_PROBLEM DETAILS:_
Print the whole listing exactly.

_ENTRIES SHOWN:_

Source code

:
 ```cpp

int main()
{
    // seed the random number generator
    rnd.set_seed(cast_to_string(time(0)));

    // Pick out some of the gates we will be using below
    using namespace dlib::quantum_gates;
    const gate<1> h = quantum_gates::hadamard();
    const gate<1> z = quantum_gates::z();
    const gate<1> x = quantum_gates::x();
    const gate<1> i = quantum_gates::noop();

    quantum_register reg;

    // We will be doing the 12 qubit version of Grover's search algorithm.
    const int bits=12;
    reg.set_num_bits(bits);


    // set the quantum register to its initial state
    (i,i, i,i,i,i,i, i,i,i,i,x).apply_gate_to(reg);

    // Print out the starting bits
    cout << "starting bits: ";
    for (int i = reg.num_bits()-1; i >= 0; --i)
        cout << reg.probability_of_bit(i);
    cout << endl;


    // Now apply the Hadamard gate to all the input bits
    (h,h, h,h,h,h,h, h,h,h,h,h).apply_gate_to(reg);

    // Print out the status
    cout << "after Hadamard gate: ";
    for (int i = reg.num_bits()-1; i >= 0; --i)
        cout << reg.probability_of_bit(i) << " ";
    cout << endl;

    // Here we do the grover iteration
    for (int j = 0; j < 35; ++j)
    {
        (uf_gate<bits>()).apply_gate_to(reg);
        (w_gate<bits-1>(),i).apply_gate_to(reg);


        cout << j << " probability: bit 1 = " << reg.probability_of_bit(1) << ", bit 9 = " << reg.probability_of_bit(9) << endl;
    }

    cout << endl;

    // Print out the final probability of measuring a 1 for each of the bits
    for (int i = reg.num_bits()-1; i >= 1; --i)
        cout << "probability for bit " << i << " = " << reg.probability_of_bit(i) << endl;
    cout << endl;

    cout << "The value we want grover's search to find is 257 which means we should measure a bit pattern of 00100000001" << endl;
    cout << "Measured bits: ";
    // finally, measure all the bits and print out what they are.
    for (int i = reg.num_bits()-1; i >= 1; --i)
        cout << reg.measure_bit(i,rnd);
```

_OUTPUT OF THE EXERCISE:_
Source code

:
 ```cpp

int main()
{
    // seed the random number generator
    rnd.set_seed(cast_to_string(time(0)));

    // Pick out some of the gates we will be using below
    using namespace dlib::quantum_gates;
    const gate<1> h = quantum_gates::hadamard();
    const gate<1> z = quantum_gates::z();
    const gate<1> x = quantum_gates::x();
    const gate<1> i = quantum_gates::noop();

    quantum_register reg;

    // We will be doing the 12 qubit version of Grover's search algorithm.
    const int bits=12;
    reg.set_num_bits(bits);


    // set the quantum register to its initial state
    (i,i, i,i,i,i,i, i,i,i,i,x).apply_gate_to(reg);

    // Print out the starting bits
    cout << "starting bits: ";
    for (int i = reg.num_bits()-1; i >= 0; --i)
        cout << reg.probability_of_bit(i);
    cout << endl;


    // Now apply the Hadamard gate to all the input bits
    (h,h, h,h,h,h,h, h,h,h,h,h).apply_gate_to(reg);

    // Print out the status
    cout << "after Hadamard gate: ";
    for (int i = reg.num_bits()-1; i >= 0; --i)
        cout << reg.probability_of_bit(i) << " ";
    cout << endl;

    // Here we do the grover iteration
    for (int j = 0; j < 35; ++j)
    {
        (uf_gate<bits>()).apply_gate_to(reg);
        (w_gate<bits-1>(),i).apply_gate_to(reg);


        cout << j << " probability: bit 1 = " << reg.probability_of_bit(1) << ", bit 9 = " << reg.probability_of_bit(9) << endl;
    }

    cout << endl;

    // Print out the final probability of measuring a 1 for each of the bits
    for (int i = reg.num_bits()-1; i >= 1; --i)
        cout << "probability for bit " << i << " = " << reg.probability_of_bit(i) << endl;
    cout << endl;

    cout << "The value we want grover's search to find is 257 which means we should measure a bit pattern of 00100000001" << endl;
    cout << "Measured bits: ";
    // finally, measure all the bits and print out what they are.
    for (int i = reg.num_bits()-1; i >= 1; --i)
        cout << reg.measure_bit(i,rnd);
```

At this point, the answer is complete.